Assignment -
Where does the string "کشور" occur in the records below? Copy every line that holds it.
[Start of section]
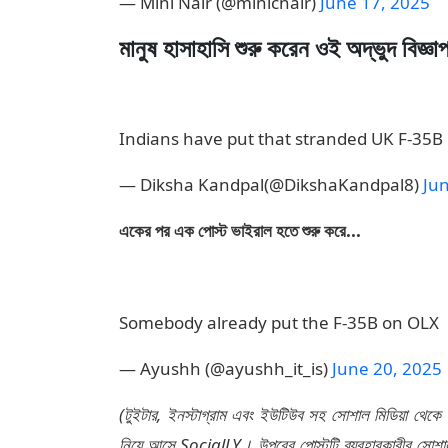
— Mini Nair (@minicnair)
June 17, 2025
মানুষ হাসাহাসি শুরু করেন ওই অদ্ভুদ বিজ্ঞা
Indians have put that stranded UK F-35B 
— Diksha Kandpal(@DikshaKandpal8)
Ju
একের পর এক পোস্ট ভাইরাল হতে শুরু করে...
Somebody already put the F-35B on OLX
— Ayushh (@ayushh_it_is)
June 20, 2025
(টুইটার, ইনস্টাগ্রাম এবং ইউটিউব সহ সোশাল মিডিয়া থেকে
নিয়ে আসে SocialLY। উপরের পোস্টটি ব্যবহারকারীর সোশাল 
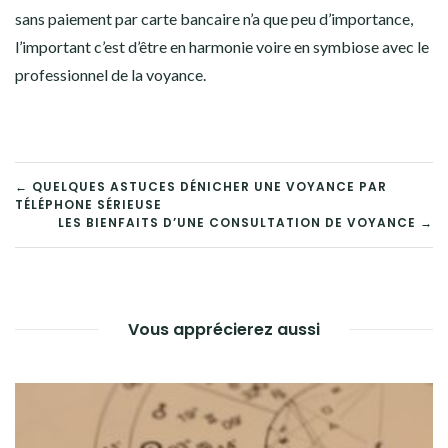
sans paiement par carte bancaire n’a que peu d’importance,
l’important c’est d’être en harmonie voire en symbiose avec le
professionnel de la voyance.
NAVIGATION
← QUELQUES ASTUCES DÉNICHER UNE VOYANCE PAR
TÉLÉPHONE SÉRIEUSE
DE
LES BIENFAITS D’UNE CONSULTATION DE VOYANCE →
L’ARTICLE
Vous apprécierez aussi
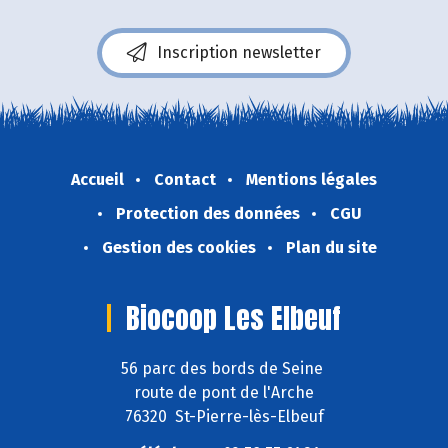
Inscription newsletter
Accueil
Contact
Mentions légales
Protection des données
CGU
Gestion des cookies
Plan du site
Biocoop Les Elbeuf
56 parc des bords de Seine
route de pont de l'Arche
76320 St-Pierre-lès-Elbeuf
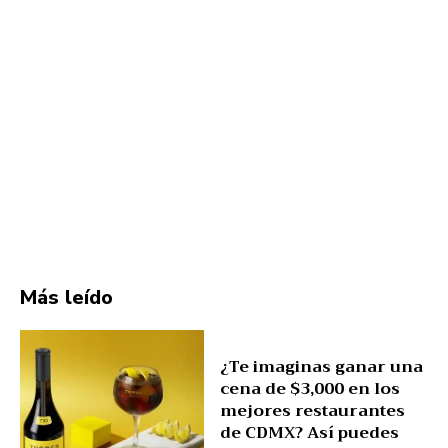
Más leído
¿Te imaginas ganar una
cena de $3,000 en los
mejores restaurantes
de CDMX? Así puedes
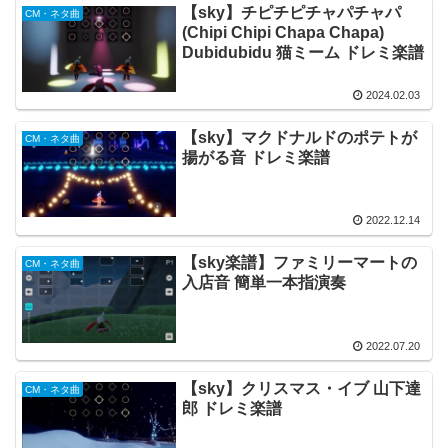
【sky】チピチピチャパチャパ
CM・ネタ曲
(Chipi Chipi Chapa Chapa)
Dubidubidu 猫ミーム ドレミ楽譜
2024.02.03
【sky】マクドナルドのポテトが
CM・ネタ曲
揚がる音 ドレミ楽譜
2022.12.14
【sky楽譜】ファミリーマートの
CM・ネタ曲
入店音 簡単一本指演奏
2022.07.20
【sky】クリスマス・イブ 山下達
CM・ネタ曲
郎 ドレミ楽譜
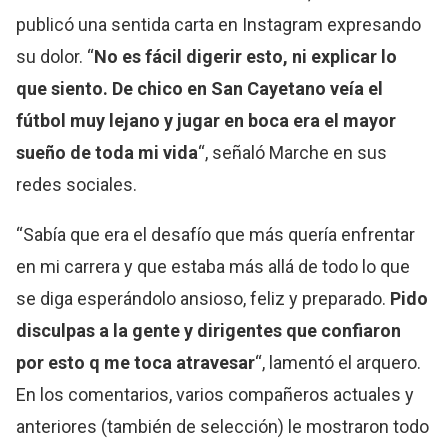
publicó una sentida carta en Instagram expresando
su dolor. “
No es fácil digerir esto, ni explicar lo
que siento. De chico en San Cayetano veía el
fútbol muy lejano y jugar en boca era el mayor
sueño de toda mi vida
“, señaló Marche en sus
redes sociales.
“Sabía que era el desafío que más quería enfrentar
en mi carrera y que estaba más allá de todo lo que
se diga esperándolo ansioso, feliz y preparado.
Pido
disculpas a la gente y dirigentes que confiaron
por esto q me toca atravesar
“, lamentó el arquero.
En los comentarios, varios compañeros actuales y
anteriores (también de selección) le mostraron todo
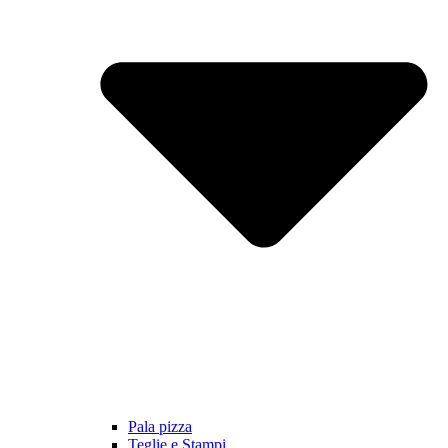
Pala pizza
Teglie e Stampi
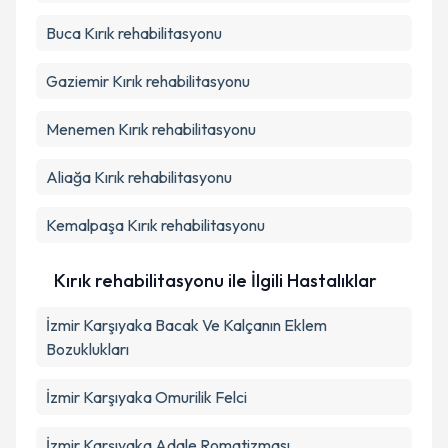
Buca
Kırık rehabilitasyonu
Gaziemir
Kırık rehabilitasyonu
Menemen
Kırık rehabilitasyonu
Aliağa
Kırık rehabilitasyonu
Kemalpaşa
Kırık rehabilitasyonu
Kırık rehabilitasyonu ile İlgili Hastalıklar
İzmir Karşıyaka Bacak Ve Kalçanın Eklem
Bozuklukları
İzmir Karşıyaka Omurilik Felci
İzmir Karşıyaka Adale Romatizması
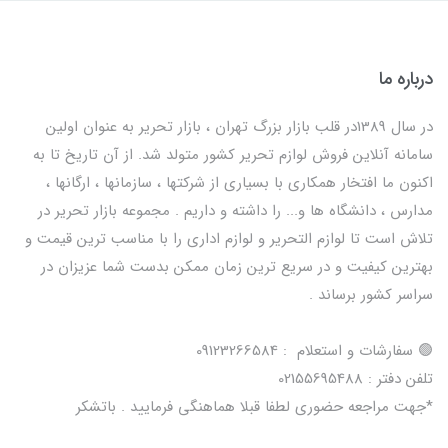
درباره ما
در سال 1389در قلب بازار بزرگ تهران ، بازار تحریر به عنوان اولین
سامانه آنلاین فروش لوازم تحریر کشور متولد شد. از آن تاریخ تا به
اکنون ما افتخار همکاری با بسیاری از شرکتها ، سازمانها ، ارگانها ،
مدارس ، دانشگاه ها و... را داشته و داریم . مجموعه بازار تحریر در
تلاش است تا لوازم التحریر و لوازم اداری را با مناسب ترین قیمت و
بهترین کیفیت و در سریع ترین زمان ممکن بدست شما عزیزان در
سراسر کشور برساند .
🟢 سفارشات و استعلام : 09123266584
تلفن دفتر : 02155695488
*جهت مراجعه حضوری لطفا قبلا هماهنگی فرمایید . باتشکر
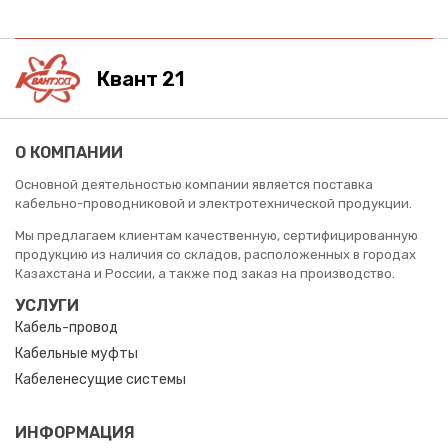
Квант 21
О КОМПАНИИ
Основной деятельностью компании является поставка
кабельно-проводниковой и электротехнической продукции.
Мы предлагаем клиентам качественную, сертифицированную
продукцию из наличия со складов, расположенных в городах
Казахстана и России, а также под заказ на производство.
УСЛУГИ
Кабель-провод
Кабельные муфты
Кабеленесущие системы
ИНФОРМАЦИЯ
[End of section]
Result for this exercise -
سامانه آنلاین فروش لوازم تحریر کشور متولد شد. از آن تاریخ تا به
سراسر کشور برساند .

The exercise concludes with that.